Time-Lapse of Exoplanets: Watching Sub-Neptunes Evolve with JWST

Sub-Neptunes are the most common type of exoplanets in the Galaxy, yet our own solar system does not have one. These worlds sit between Earth and Neptune in size, and their diversity makes them prime targets for understanding planetary habitability with upcoming missions such as the Habitable Worlds Observatory (HWO).

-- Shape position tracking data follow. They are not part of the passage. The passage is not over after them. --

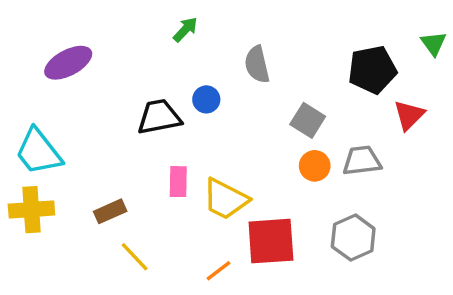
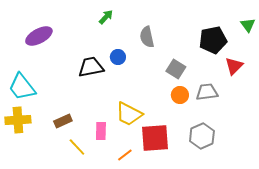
pink rectangle: (178, 182) -> (101, 131), moved

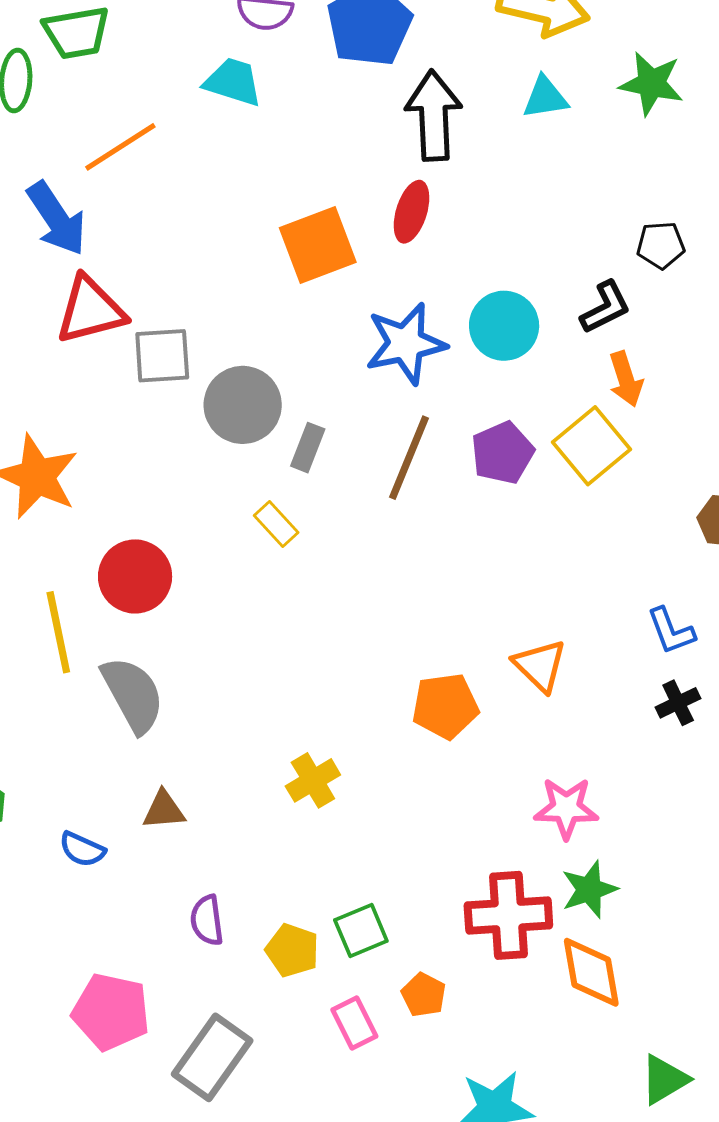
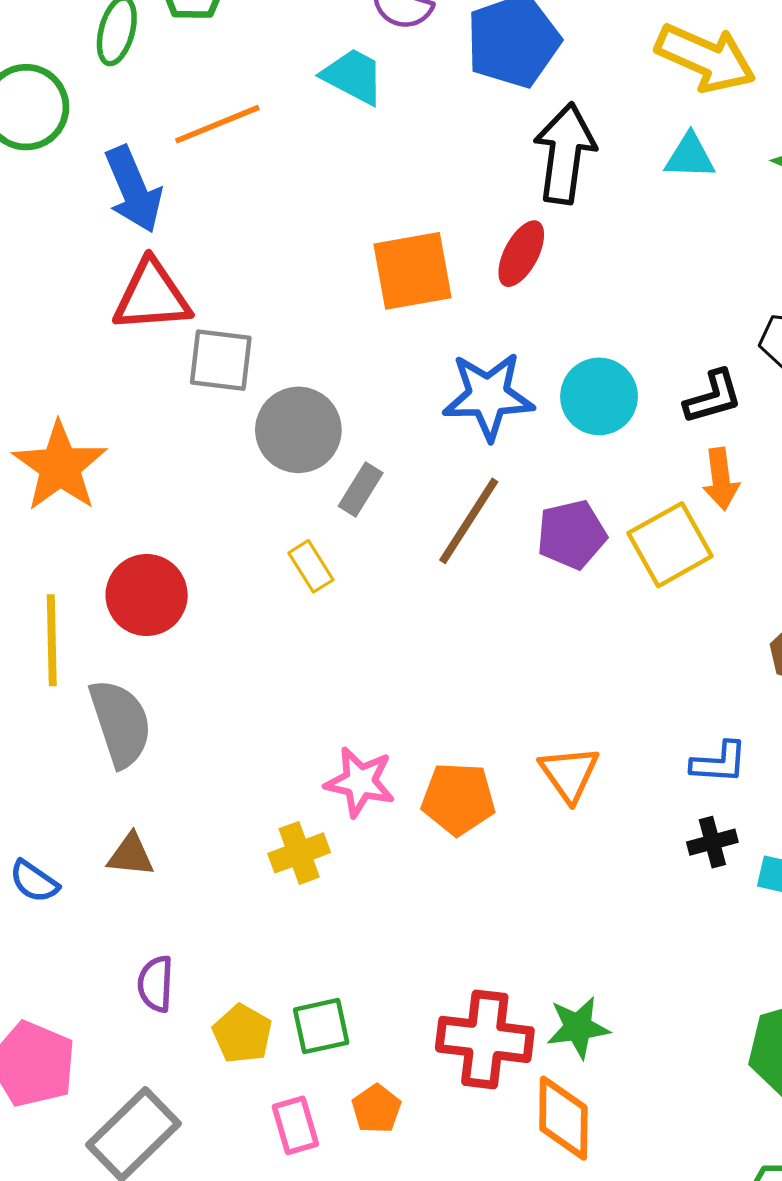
blue L-shape: (671, 631) -> (719, 762), turned -76
pink star: (566, 808) -> (360, 782), moved

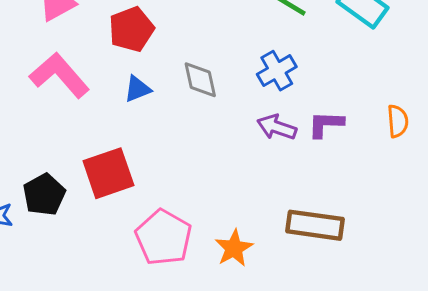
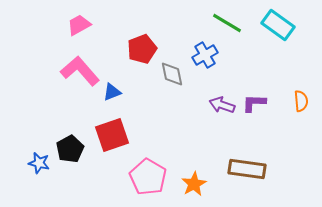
red pentagon: (131, 29) -> (142, 49), moved
blue cross: (277, 71) -> (205, 55), moved
blue triangle: (138, 89) -> (112, 92), moved

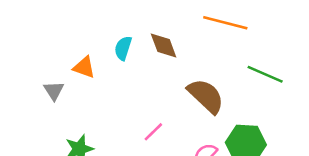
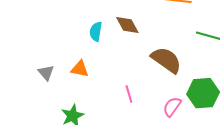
orange triangle: (84, 67) -> (80, 69), moved
pink line: (153, 132) -> (129, 94), turned -54

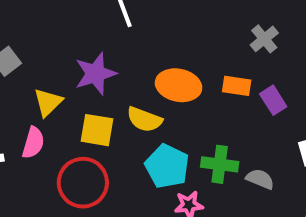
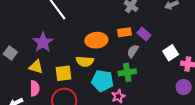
purple star: (95, 74) -> (43, 42), moved
yellow triangle: (48, 102) -> (36, 67), turned -42
gray semicircle: (260, 179) -> (133, 51), moved, turned -64

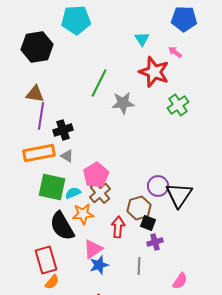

Two competing formation pathways have been proposed. In the gas-dwarf scenario, sub-Neptunes form in-situ, accumulating puffy H/He atmospheres that subsequently evolve through intense mass loss, cooling, and contraction. Alternatively, they could form farther out as volatile-rich worlds that migrate inward. Distinguishing between these scenarios requires answering several fundamental questions:
 

• What is the atmospheric composition of sub-Neptunes?
• How do young and mature sub-Neptune atmospheres compare with each other? 
• How diverse are sub-Neptunes immediately after formation?
• What physical processes govern early evolution  and on what timescales?
• 
   

For the first time, JWST allows us to unravel the atmospheric composition of these mysterious sub-Neptunes with unprecedented precision. In this talk, I will present new JWST results for both young (<100 Myr) and mature (~Gyr) sub-Neptunes, compare their atmospheric compositions across age, temperature, and stellar irradiation, and discuss emerging patterns that hint at their origins. I will connect these insights to formation pathways and early evolutionary mechanisms, and conclude with the key open questions that will define the next decade of observations and modeling as we work towards understanding the most common planets in our Galaxy.